# Help with PocketWizard and multiple flashes



## JRPhotos (Sep 3, 2014)

I have a Canon 7D and a 1 FlexTT1 and 2 FlexTT5s as well as 1 Canon 580EXII and 1 Canon 430EXII.

I want to be able to put each flash on a light stand and fire them at the same time. It doesn't seem to be working, both are on the same channel, it seems as though the 580EX fires but the 430EX doesn't I'm looking through the manual but don't see anything about this setup.


----------



## neuroanatomist (Sep 3, 2014)

Check batteries. Turn everything off, connect flashes to TT5s and TT1 to camera. Turn on PWs, then camera, then flashes.


----------



## NYCPHOTO (Sep 3, 2014)

While I mainly use the pocket wizard plus I have a FlexTT5 and always found it challenging to say the least to get it to do what I wanted compared to the plus models.

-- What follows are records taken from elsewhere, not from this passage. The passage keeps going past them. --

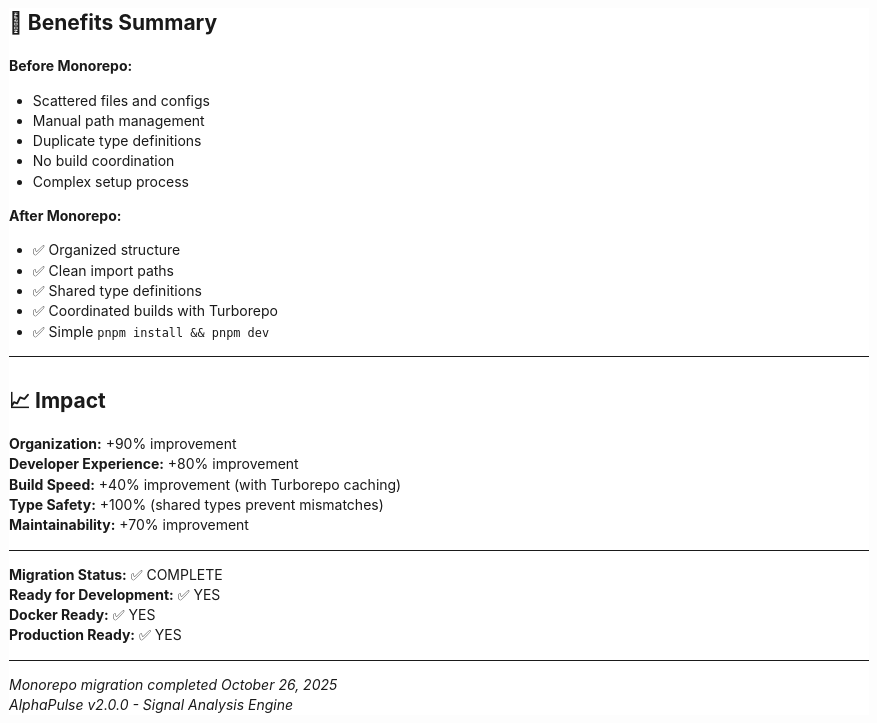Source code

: 
## 🎊 Benefits Summary

**Before Monorepo:**
- Scattered files and configs
- Manual path management
- Duplicate type definitions
- No build coordination
- Complex setup process

**After Monorepo:**
- ✅ Organized structure
- ✅ Clean import paths
- ✅ Shared type definitions
- ✅ Coordinated builds with Turborepo
- ✅ Simple `pnpm install && pnpm dev`

---

## 📈 Impact

**Organization:** +90% improvement  
**Developer Experience:** +80% improvement  
**Build Speed:** +40% improvement (with Turborepo caching)  
**Type Safety:** +100% (shared types prevent mismatches)  
**Maintainability:** +70% improvement  

---

**Migration Status:** ✅ COMPLETE  
**Ready for Development:** ✅ YES  
**Docker Ready:** ✅ YES  
**Production Ready:** ✅ YES  

---

*Monorepo migration completed October 26, 2025*  
*AlphaPulse v2.0.0 - Signal Analysis Engine*

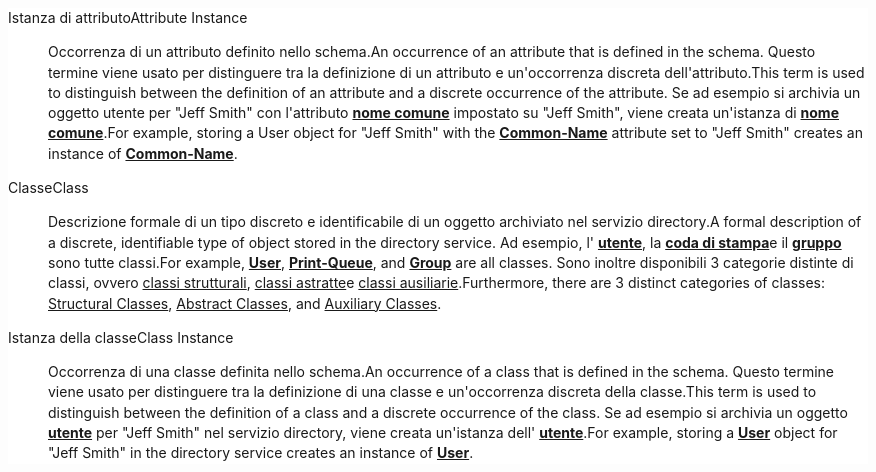  

</dd> <dt>

<span data-ttu-id="20b44-111"><span id="Attribute_Instance"></span><span id="attribute_instance"></span><span id="ATTRIBUTE_INSTANCE"></span>Istanza di attributo</span><span class="sxs-lookup"><span data-stu-id="20b44-111"><span id="Attribute_Instance"></span><span id="attribute_instance"></span><span id="ATTRIBUTE_INSTANCE"></span>Attribute Instance</span></span>
</dt> <dd>

<span data-ttu-id="20b44-112">Occorrenza di un attributo definito nello schema.</span><span class="sxs-lookup"><span data-stu-id="20b44-112">An occurrence of an attribute that is defined in the schema.</span></span> <span data-ttu-id="20b44-113">Questo termine viene usato per distinguere tra la definizione di un attributo e un'occorrenza discreta dell'attributo.</span><span class="sxs-lookup"><span data-stu-id="20b44-113">This term is used to distinguish between the definition of an attribute and a discrete occurrence of the attribute.</span></span> <span data-ttu-id="20b44-114">Se ad esempio si archivia un oggetto utente per "Jeff Smith" con l'attributo [**nome comune**](a-cn.md) impostato su "Jeff Smith", viene creata un'istanza di [**nome comune**](a-cn.md).</span><span class="sxs-lookup"><span data-stu-id="20b44-114">For example, storing a User object for "Jeff Smith" with the [**Common-Name**](a-cn.md) attribute set to "Jeff Smith" creates an instance of [**Common-Name**](a-cn.md).</span></span>

</dd> <dt>

<span data-ttu-id="20b44-115"><span id="Class"></span><span id="class"></span><span id="CLASS"></span>Classe</span><span class="sxs-lookup"><span data-stu-id="20b44-115"><span id="Class"></span><span id="class"></span><span id="CLASS"></span>Class</span></span>
</dt> <dd>

<span data-ttu-id="20b44-116">Descrizione formale di un tipo discreto e identificabile di un oggetto archiviato nel servizio directory.</span><span class="sxs-lookup"><span data-stu-id="20b44-116">A formal description of a discrete, identifiable type of object stored in the directory service.</span></span> <span data-ttu-id="20b44-117">Ad esempio, l' [**utente**](c-user.md), la [**coda di stampa**](c-printqueue.md)e il [**gruppo**](c-group.md) sono tutte classi.</span><span class="sxs-lookup"><span data-stu-id="20b44-117">For example, [**User**](c-user.md), [**Print-Queue**](c-printqueue.md), and [**Group**](c-group.md) are all classes.</span></span> <span data-ttu-id="20b44-118">Sono inoltre disponibili 3 categorie distinte di classi, ovvero [classi strutturali](classes-structural.md), [classi astratte](classes-abstract.md)e [classi ausiliarie](classes-auxiliary.md).</span><span class="sxs-lookup"><span data-stu-id="20b44-118">Furthermore, there are 3 distinct categories of classes: [Structural Classes](classes-structural.md), [Abstract Classes](classes-abstract.md), and [Auxiliary Classes](classes-auxiliary.md).</span></span>

</dd> <dt>

<span data-ttu-id="20b44-119"><span id="Class_Instance"></span><span id="class_instance"></span><span id="CLASS_INSTANCE"></span>Istanza della classe</span><span class="sxs-lookup"><span data-stu-id="20b44-119"><span id="Class_Instance"></span><span id="class_instance"></span><span id="CLASS_INSTANCE"></span>Class Instance</span></span>
</dt> <dd>

<span data-ttu-id="20b44-120">Occorrenza di una classe definita nello schema.</span><span class="sxs-lookup"><span data-stu-id="20b44-120">An occurrence of a class that is defined in the schema.</span></span> <span data-ttu-id="20b44-121">Questo termine viene usato per distinguere tra la definizione di una classe e un'occorrenza discreta della classe.</span><span class="sxs-lookup"><span data-stu-id="20b44-121">This term is used to distinguish between the definition of a class and a discrete occurrence of the class.</span></span> <span data-ttu-id="20b44-122">Se ad esempio si archivia un oggetto [**utente**](c-user.md) per "Jeff Smith" nel servizio directory, viene creata un'istanza dell' [**utente**](c-user.md).</span><span class="sxs-lookup"><span data-stu-id="20b44-122">For example, storing a [**User**](c-user.md) object for "Jeff Smith" in the directory service creates an instance of [**User**](c-user.md).</span></span>
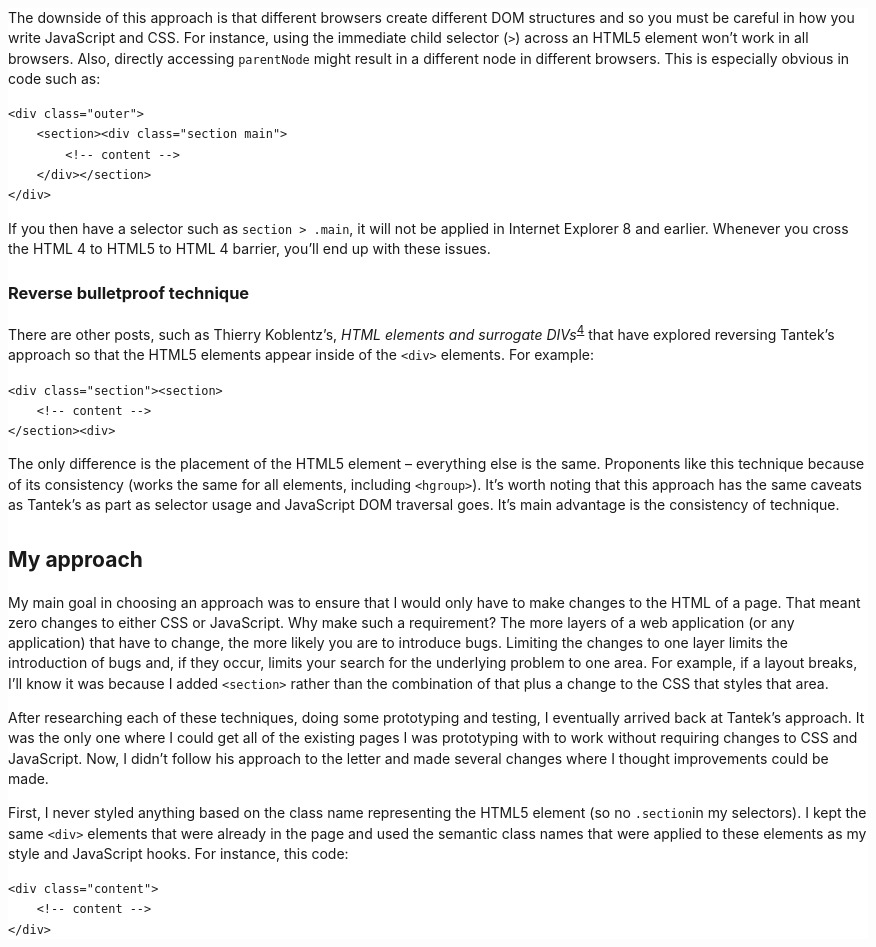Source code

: The downside of this approach is that different browsers create different DOM structures and so you must be careful in how you write JavaScript and CSS. For instance, using the immediate child selector (`>`) across an HTML5 element won&#8217;t work in all browsers. Also, directly accessing `parentNode` might result in a different node in different browsers. This is especially obvious in code such as:

    <div class="outer">
        <section><div class="section main">
            <!-- content -->
        </div></section>
    </div>

If you then have a selector such as `section > .main`, it will not be applied in Internet Explorer 8 and earlier. Whenever you cross the HTML 4 to HTML5 to HTML 4 barrier, you&#8217;ll end up with these issues.

### Reverse bulletproof technique

There are other posts, such as Thierry Koblentz&#8217;s, <cite>HTML elements and surrogate DIVs</cite><sup>[4]</sup> that have explored reversing Tantek&#8217;s approach so that the HTML5 elements appear inside of the `<div>` elements. For example:

    <div class="section"><section>
        <!-- content -->
    </section><div>

The only difference is the placement of the HTML5 element &#8211; everything else is the same. Proponents like this technique because of its consistency (works the same for all elements, including `<hgroup>`). It&#8217;s worth noting that this approach has the same caveats as Tantek&#8217;s as part as selector usage and JavaScript DOM traversal goes. It&#8217;s main advantage is the consistency of technique.

## My approach

My main goal in choosing an approach was to ensure that I would only have to make changes to the HTML of a page. That meant zero changes to either CSS or JavaScript. Why make such a requirement? The more layers of a web application (or any application) that have to change, the more likely you are to introduce bugs. Limiting the changes to one layer limits the introduction of bugs and, if they occur, limits your search for the underlying problem to one area. For example, if a layout breaks, I&#8217;ll know it was because I added `<section>` rather than the combination of that plus a change to the CSS that styles that area.

After researching each of these techniques, doing some prototyping and testing, I eventually arrived back at Tantek&#8217;s approach. It was the only one where I could get all of the existing pages I was prototyping with to work without requiring changes to CSS and JavaScript. Now, I didn&#8217;t follow his approach to the letter and made several changes where I thought improvements could be made.

First, I never styled anything based on the class name representing the HTML5 element (so no `.section`in my selectors). I kept the same `<div>` elements that were already in the page and used the semantic class names that were applied to these elements as my style and JavaScript hooks. For instance, this code:

    <div class="content">
        <!-- content -->
    </div>
    

 [1]: http://code.google.com/p/html5shim/
 [2]: http://www.debeterevormgever.nl/html5-ie-without-javascript/
 [3]: http://developer.yahoo.com/yui/theater/video.php?v=yuiconf2010-tantek
 [4]: http://tantek.com/presentations/2010/11/html5-now/
 [5]: http://www.css-101.org/articles/thoughts_on_the_new_html_elements_and_surrogate_divs/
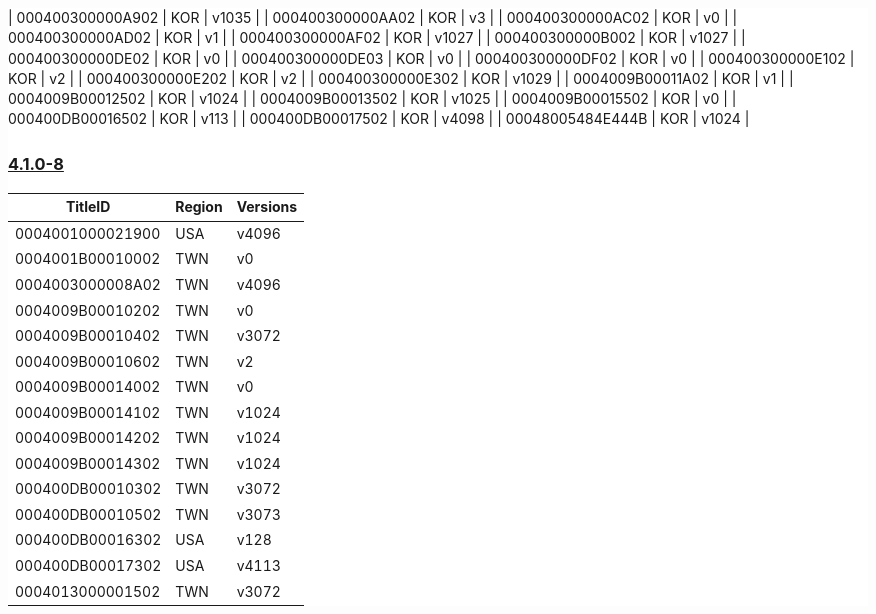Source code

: | 000400300000A902 | KOR    | v1035    |
| 000400300000AA02 | KOR    | v3       |
| 000400300000AC02 | KOR    | v0       |
| 000400300000AD02 | KOR    | v1       |
| 000400300000AF02 | KOR    | v1027    |
| 000400300000B002 | KOR    | v1027    |
| 000400300000DE02 | KOR    | v0       |
| 000400300000DE03 | KOR    | v0       |
| 000400300000DF02 | KOR    | v0       |
| 000400300000E102 | KOR    | v2       |
| 000400300000E202 | KOR    | v2       |
| 000400300000E302 | KOR    | v1029    |
| 0004009B00011A02 | KOR    | v1       |
| 0004009B00012502 | KOR    | v1024    |
| 0004009B00013502 | KOR    | v1025    |
| 0004009B00015502 | KOR    | v0       |
| 000400DB00016502 | KOR    | v113     |
| 000400DB00017502 | KOR    | v4098    |
| 00048005484E444B | KOR    | v1024    |

### [4.1.0-8](4.1.0-8 "wikilink")

| TitleID          | Region | Versions |
|------------------|--------|----------|
| 0004001000021900 | USA    | v4096    |
| 0004001B00010002 | TWN    | v0       |
| 0004003000008A02 | TWN    | v4096    |
| 0004009B00010202 | TWN    | v0       |
| 0004009B00010402 | TWN    | v3072    |
| 0004009B00010602 | TWN    | v2       |
| 0004009B00014002 | TWN    | v0       |
| 0004009B00014102 | TWN    | v1024    |
| 0004009B00014202 | TWN    | v1024    |
| 0004009B00014302 | TWN    | v1024    |
| 000400DB00010302 | TWN    | v3072    |
| 000400DB00010502 | TWN    | v3073    |
| 000400DB00016302 | USA    | v128     |
| 000400DB00017302 | USA    | v4113    |
| 0004013000001502 | TWN    | v3072    |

Pocket Wizard is distributed by the MAC corporation in White Plains NY, 914-347-3300
They have tech support folk that can be most helpful

Good luck.


----------



## Gary W. (Sep 8, 2014)

Hey all,

Make sure the 430EX II is in ETTL mode and NOT in slave mode. Fresh Batteries. That's all I can think of off the top of my head... ???

Gary W.


----------